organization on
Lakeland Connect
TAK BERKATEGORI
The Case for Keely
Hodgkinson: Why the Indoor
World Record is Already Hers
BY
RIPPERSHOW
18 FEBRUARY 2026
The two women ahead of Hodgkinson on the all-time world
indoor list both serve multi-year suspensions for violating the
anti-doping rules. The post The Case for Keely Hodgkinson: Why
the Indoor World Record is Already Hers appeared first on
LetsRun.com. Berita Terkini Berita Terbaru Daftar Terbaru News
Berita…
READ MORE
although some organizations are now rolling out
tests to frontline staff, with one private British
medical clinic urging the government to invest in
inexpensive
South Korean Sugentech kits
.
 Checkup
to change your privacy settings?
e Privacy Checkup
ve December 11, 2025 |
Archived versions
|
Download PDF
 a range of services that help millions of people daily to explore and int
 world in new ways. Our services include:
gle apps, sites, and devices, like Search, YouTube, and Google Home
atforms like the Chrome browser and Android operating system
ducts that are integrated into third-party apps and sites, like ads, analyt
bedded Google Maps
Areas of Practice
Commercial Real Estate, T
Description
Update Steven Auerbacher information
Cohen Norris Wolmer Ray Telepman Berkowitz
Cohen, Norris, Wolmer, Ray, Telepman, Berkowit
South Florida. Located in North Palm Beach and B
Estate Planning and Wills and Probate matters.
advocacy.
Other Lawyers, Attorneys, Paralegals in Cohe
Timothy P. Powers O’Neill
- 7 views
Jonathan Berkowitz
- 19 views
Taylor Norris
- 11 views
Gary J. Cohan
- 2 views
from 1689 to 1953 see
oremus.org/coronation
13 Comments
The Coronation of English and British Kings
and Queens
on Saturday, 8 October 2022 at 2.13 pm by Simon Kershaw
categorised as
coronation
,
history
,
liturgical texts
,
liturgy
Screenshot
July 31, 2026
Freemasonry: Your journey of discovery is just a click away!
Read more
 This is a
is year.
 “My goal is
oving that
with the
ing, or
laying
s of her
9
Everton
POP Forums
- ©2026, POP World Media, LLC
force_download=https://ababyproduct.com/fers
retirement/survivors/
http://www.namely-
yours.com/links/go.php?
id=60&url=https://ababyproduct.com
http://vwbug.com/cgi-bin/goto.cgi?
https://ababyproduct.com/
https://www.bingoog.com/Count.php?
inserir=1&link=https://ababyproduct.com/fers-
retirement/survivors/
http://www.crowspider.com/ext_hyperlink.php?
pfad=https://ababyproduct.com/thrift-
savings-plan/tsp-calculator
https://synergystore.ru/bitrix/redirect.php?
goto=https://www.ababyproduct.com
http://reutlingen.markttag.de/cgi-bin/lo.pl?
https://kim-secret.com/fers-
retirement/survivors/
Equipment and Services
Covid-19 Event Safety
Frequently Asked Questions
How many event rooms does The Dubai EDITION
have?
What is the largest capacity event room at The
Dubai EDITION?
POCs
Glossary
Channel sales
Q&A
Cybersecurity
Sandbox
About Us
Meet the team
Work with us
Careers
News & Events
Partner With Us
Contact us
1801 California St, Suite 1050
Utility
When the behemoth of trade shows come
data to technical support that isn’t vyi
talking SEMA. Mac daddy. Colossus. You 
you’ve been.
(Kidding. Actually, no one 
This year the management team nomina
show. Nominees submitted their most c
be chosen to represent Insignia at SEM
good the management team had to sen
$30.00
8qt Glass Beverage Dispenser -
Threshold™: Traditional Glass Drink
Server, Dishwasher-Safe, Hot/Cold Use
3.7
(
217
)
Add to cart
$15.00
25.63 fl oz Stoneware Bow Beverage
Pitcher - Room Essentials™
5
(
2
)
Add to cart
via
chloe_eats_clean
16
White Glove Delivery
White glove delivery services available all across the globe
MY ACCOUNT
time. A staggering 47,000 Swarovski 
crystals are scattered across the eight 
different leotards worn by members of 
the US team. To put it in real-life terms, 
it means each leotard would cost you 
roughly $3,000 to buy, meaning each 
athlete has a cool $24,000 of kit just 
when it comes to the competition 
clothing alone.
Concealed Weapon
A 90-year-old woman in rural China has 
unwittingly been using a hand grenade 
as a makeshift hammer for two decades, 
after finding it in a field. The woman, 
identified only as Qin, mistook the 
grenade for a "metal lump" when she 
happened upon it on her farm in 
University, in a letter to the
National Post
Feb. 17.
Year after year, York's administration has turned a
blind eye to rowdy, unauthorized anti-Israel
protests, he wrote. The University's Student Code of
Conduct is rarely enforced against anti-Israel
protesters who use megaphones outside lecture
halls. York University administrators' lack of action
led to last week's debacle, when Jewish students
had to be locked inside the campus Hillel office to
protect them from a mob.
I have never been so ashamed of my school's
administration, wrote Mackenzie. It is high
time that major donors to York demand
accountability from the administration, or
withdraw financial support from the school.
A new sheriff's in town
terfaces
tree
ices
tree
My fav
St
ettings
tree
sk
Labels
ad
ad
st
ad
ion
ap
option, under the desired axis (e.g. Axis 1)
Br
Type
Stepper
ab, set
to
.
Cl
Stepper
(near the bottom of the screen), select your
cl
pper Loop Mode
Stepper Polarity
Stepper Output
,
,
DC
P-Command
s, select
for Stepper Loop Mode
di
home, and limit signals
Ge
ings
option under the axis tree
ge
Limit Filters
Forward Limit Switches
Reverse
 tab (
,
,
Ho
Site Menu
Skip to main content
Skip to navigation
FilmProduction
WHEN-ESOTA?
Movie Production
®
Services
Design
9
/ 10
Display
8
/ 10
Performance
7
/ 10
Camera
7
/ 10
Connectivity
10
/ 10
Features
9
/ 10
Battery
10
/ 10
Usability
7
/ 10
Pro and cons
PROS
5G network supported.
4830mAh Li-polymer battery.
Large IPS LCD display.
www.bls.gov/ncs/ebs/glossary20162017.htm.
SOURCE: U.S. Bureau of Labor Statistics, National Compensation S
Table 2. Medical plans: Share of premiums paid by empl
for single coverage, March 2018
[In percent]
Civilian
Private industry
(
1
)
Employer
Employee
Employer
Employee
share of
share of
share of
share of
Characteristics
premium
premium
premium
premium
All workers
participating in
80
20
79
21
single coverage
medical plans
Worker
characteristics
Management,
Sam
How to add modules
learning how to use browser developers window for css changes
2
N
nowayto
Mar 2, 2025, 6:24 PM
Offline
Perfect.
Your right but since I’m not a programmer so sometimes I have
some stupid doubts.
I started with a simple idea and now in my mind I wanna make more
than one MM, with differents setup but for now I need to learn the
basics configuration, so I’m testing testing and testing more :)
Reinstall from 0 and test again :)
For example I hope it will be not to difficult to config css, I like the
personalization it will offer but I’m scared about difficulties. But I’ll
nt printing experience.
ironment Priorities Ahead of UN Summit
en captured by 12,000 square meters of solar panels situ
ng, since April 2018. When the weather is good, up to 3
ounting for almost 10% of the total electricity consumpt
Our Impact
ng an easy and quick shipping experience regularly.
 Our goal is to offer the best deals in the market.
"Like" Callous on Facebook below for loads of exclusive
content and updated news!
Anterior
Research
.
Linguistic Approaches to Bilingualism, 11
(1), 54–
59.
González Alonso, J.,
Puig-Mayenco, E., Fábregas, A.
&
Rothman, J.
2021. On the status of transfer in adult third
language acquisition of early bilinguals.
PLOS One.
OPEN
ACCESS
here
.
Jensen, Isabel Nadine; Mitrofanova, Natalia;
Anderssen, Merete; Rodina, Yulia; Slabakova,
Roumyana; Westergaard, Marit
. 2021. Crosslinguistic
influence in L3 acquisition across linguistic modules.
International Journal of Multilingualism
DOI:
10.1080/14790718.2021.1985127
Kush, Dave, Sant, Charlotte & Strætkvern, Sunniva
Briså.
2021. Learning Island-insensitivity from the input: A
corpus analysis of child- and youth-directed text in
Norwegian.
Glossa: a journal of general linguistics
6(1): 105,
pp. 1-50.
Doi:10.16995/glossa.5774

• JOB
Your reply is one number: how many lines of the records above contain the word "Telepman".

• FINISHED TASK
2